Alirocumab è un anticorpo monoclonale che impedisce il legame tra la proteina PCSK9 (proproteina della convertasi subtilisina/Kexin tipo 9) e i recettori del colesterolo LDL. Aumenta quindi il numero dei recettori LDL presenti sulla superficie delle cellule epatiche e riduce così il colesterolo LDL in circolazione nel sangue.

L’utilizzo di alirocumab per ridurre il rischio di MACE è ancora in fase di sperimentazione e non è stato valutato da alcuna agenzia regolatoria.

Alirocumab è in studio anche nei pazienti con diabete e ipercolesterolemia.

Praluent è approvato in oltre 60 Paesi nel mondo, inclusi Stati Uniti, Giappone, Canada, Svizzera, Messico e Brasile e nell’Unione Europea.

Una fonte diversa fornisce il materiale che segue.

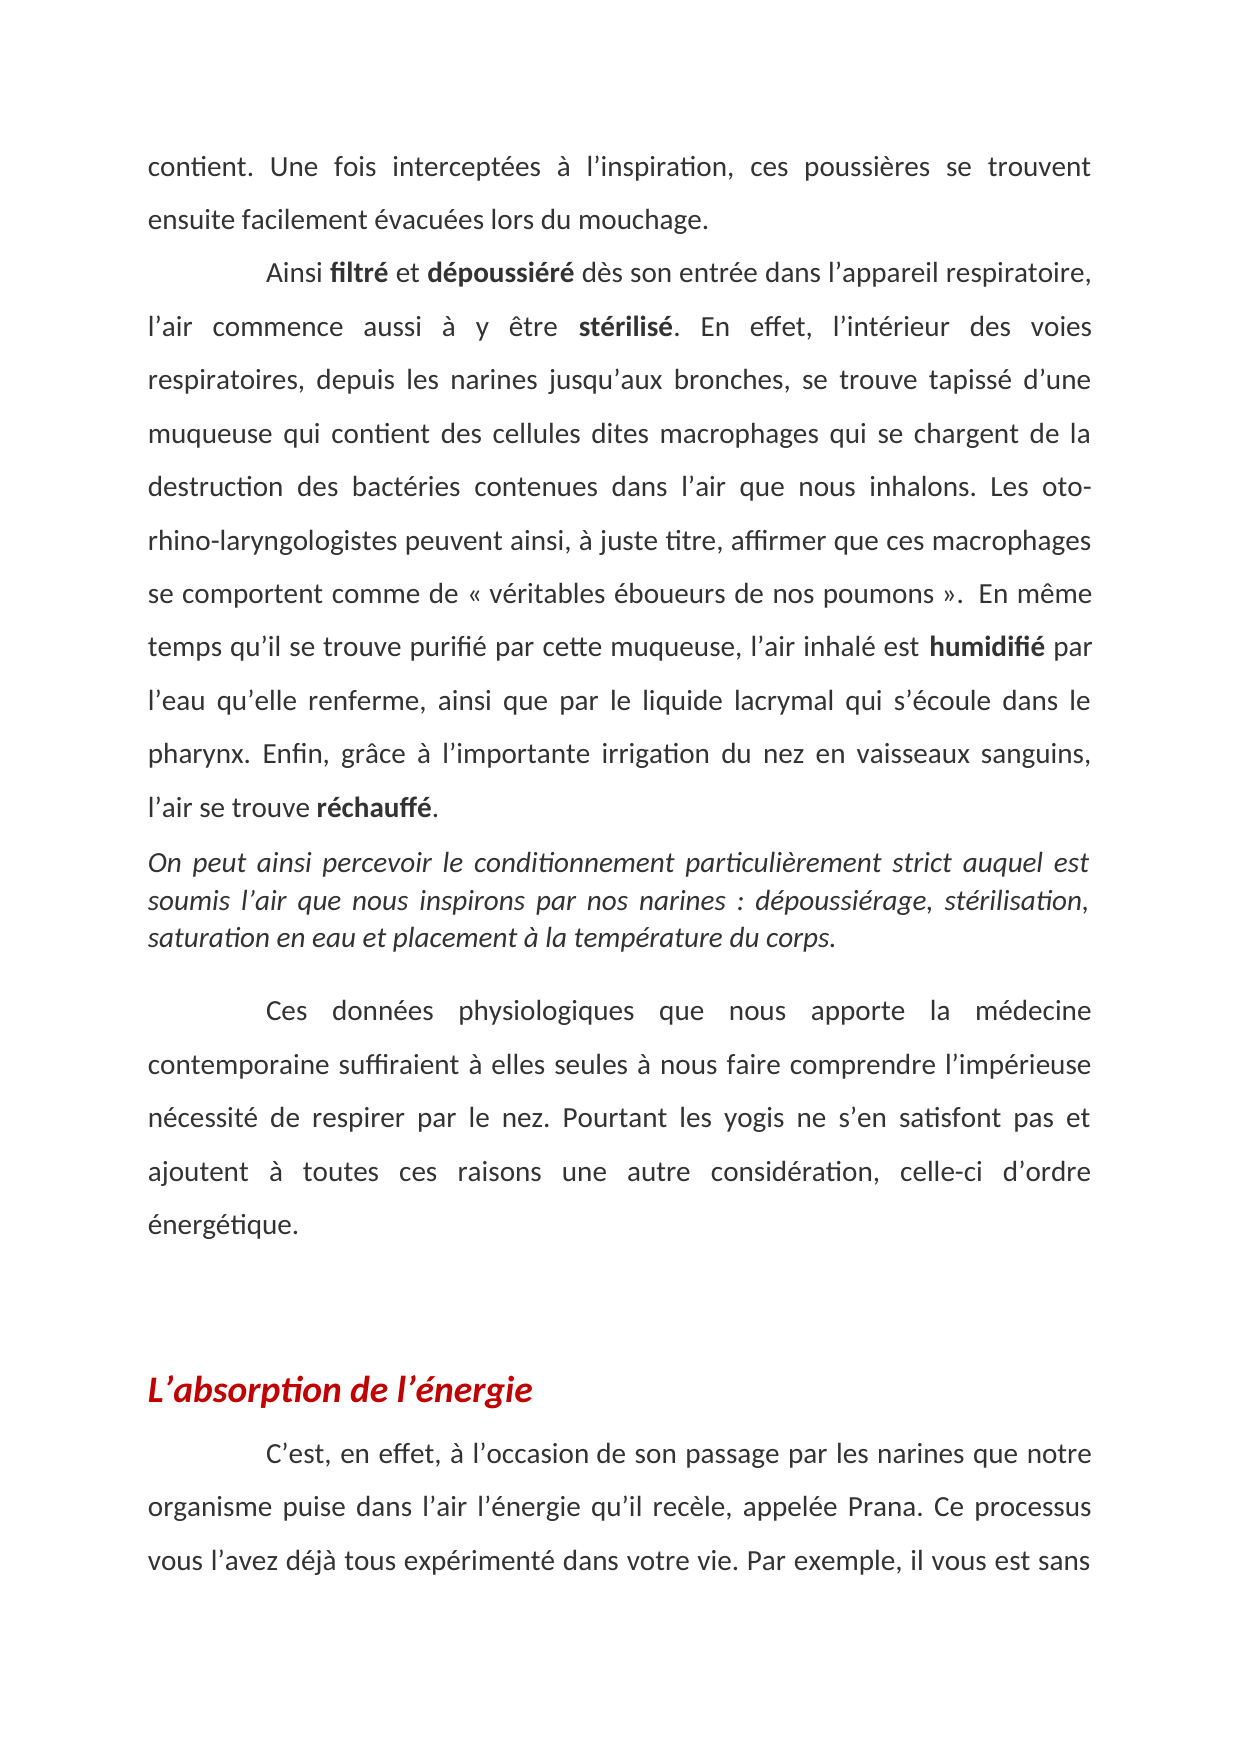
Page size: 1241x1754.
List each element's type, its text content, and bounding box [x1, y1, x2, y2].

text On peut ainsi percevoir le conditionnement particulièrement strict auquel est soumis l’air que nous inspirons par nos narines : dépoussiérage, stérilisation, saturation en eau et placement à la température du corps. [148, 842, 1093, 955]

Negli USA, Praluent è approvato in aggiunta alla dieta e alla dose massima tollerata di statine per il trattamento di adulti con ipercolesterolemia familiare eterozigote oppure con evidenze cliniche di malattia cardiovascolare aterosclerotica che necessitano di un ulteriore riduzione dei livelli di LDL-C.

In Europa, Praluent è approvato per il trattamento di adulti con ipercolesterolemia primaria (familiare e non) oppure dislipidemia mista in aggiunta alla dieta e:

a) in combinazione con

  • una statina,
  • oppure con una statina e altre terapie ipolipemizzanti

in pazienti che non riescono a raggiungere i propri obiettivi terapeutici di LDL-C con il dosaggio massimo tollerato di statine, oppure

b) in pazienti che sono intolleranti alle statine o per i quali il loro utilizzo è controindicato in:

  • monoterapia
  • combinazione con altre terapie ipolipemizzanti.

In Italia Praluent è disponibile in fascia A da marzo 2017.

Gli effetti di Praluent su mortalità e morbilità cardiovascolare non sono ancora stati determinati.